She went down to the threshing floor and put her mother-in-law's plan into action.
Boaz had a good time, eating and drinking his fill - he felt great. Then he went off to get some sleep, lying down at the end of a stack of barley. Ruth quietly followed; she lay down to signal her availability for marriage.
In the middle of the night the man was suddenly startled and sat up. Surprise! This woman asleep at his feet!

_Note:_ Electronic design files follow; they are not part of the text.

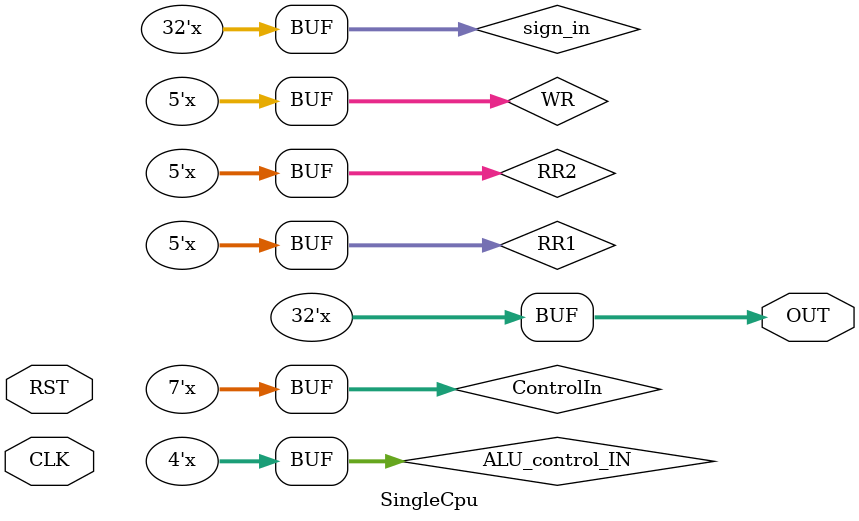
<source format=v>
module SingleCpu(CLK, RST, OUT);
    input CLK;
    input RST;

    // Vr_inst_mem
    wire [31:0] ADDR;
    wire [31:0] INST;

    // Vr_register_file
    reg [4:0] RR1; // Read Register1
    reg [4:0] RR2; // Read Register2
    reg [4:0] WR; // Write Register
    wire [31:0] WD; // Write date
    wire 	WE; // Wriet Enable
    wire [31:0] RD1; // Read data1
    wire [31:0] RD2; // Read data2

    // Signed Extension
    reg [31:0] sign_in;
    wire [31:0] sign_out;

    reg [31:0] EA;

    // Vr_data_mem
    wire [31:0] ADDR_mem;
    wire RW_mem; /* 0: Read, 1: Write */
    wire [31:0] WD_mem;
    wire [31:0] RD_mem;

    // Control
    reg [6:0] ControlIn;
    wire RegWrite;
    wire ALUSrc;
    wire [1:0] ALUOp;

    // ALUControl
    reg [3:0] ALU_control_IN;
    wire [3:0] ALU_control_OUT;

    //MUX
    wire [31:0] MUXOUT;

    //MUX2
    wire branch;
    wire MemtoReg;

    //Shift
    wire [31:0] ShiftOut;

    //ALU_ADD
    wire [31:0] counter1;

    // mux2
    wire [31:0] MUXOUT_PC;
    wire Zero;

    // pc+4
    wire [31:0] counter0;

    //AND
    wire andout;


    output reg [31:0] OUT;

    PC PC1(.ADDR(MUXOUT_PC), .ADDROUT(ADDR), .CLK(CLK), .RST(RST));
    ADD_4 ADD_4_1(.IN(ADDR), .OUT(counter0));
    Vr_inst_mem Vr_inst_mem1(.ADDR(ADDR), .INST(INST));
    Vr_register_file Vr_register_file1(.CLK(CLK), .RST(RST), .RR1(RR1), .RR2(RR2), .WR(WR), .WD(WD), .WE(WE), .RD1(RD1), .RD2(RD2));
    Vr_data_mem Vr_data_mem1(.CLK(CLK), .ADDR(ADDR_mem), .RW(RW_mem), .WD(RD2), .RD(RD_mem));
    SignedExtension SignedExtension1(sign_in, sign_out, RST);
    Control Control1(.ControlIn(ControlIn), .branch(branch), .memRW(RW_mem), .MemtoReg(MemtoReg), .ALUOp(ALUOp), .ALUSrc(ALUSrc), .RegWrite(WE), .RST(RST));
    ALUcontrol ALUcontrol1(ALUOp, ALU_control_IN, ALU_control_OUT);
    ALU ALU1(.ALUIN1(RD1), .ALUIN2(MUXOUT), .ALUC(ALU_control_OUT), .ALU_OUT(ADDR_mem), .Zero(Zero));
    mux mux1(.MUXIN1(RD2), .MUXIN2(sign_out), .MUXOUT(MUXOUT), .SEL(ALUSrc), .RST(RST));
    Shift Shift1(.ShiftIn(sign_out), .ShiftOut(ShiftOut));
    ALU_ADD ALU_ADD1(.IN1(ADDR), .IN2(ShiftOut), .Counter1(counter1));
    mux mux2(.MUXIN1(counter0), .MUXIN2(counter1), .MUXOUT(MUXOUT_PC), .SEL(andout), .RST(RST));
    ANDGATE ANDGATE1(.branch(branch), .Zero(Zero), .andout(andout));
    mux mux3(.MUXIN1(RD_mem), .MUXIN2(ADDR_mem), .MUXOUT(WD), .SEL(MemtoReg), .RST(RST));

    always @(posedge CLK ) begin

        $display("\n%d, %b %b %b %b %b %b", ADDR, INST[31:25], INST[24:20], INST[19:15], INST[14:12], INST[11:7], INST[6:0]);
        // $display("WR: %d WD: %d", WR, WD);
        // $display("ADDR_mem: %d", ADDR_mem);
        // $display("RD_mem: %d", RD_mem);
        // $display("MemtoReg: %d", MemtoReg);
        // $display("WD: %d", WD);


    end
    always @(*) begin 
        if(RST) INST = 0;
        else begin
        ControlIn = INST[6:0];
        RR1 = INST[19:15]; // Read Register1 입력 => RD1
        RR2 = INST[24:20]; // Read Register2 입력 => RD2
        WR = INST[11:7]; // Write Register 입력 (데이터를 쓸 레지스터 주소)
        sign_in = INST[31:0];
        ALU_control_IN = {INST[30], INST[14:12]};
        OUT = INST;
        end
        


    end

    
    

endmodule
</source>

He said, "And who are you?" She said, "I am Ruth, your maiden; take me under your protecting wing. You're my close relative, you know, in the circle of covenant redeemers - you do have the right to marry me."
He said, "God bless you, my dear daughter! What a splendid expression of love! And when you could have had your pick of any of the young men around.
And now, my dear daughter, don't you worry about a thing; I'll do all you could want or ask. Everybody in town knows what a courageous woman you are - a real prize!
You're right, I am a close relative to you, but there is one even closer than I am.
So stay the rest of the night. In the morning, if he wants to exercise his customary rights and responsibilities as the closest covenant redeemer, he'll have his chance; but if he isn't interested, as God lives, I'll do it. Now go back to sleep until morning."
Ruth slept at his feet until dawn, but she got up while it was still dark and wouldn't be recognized. Then Boaz said to himself, "No one must know that Ruth came to the threshing floor."
So Boaz said, "Bring the shawl you're wearing and spread it out." She spread it out and he poured it full of barley, six measures, and put it on her shoulders. Then she went back to town.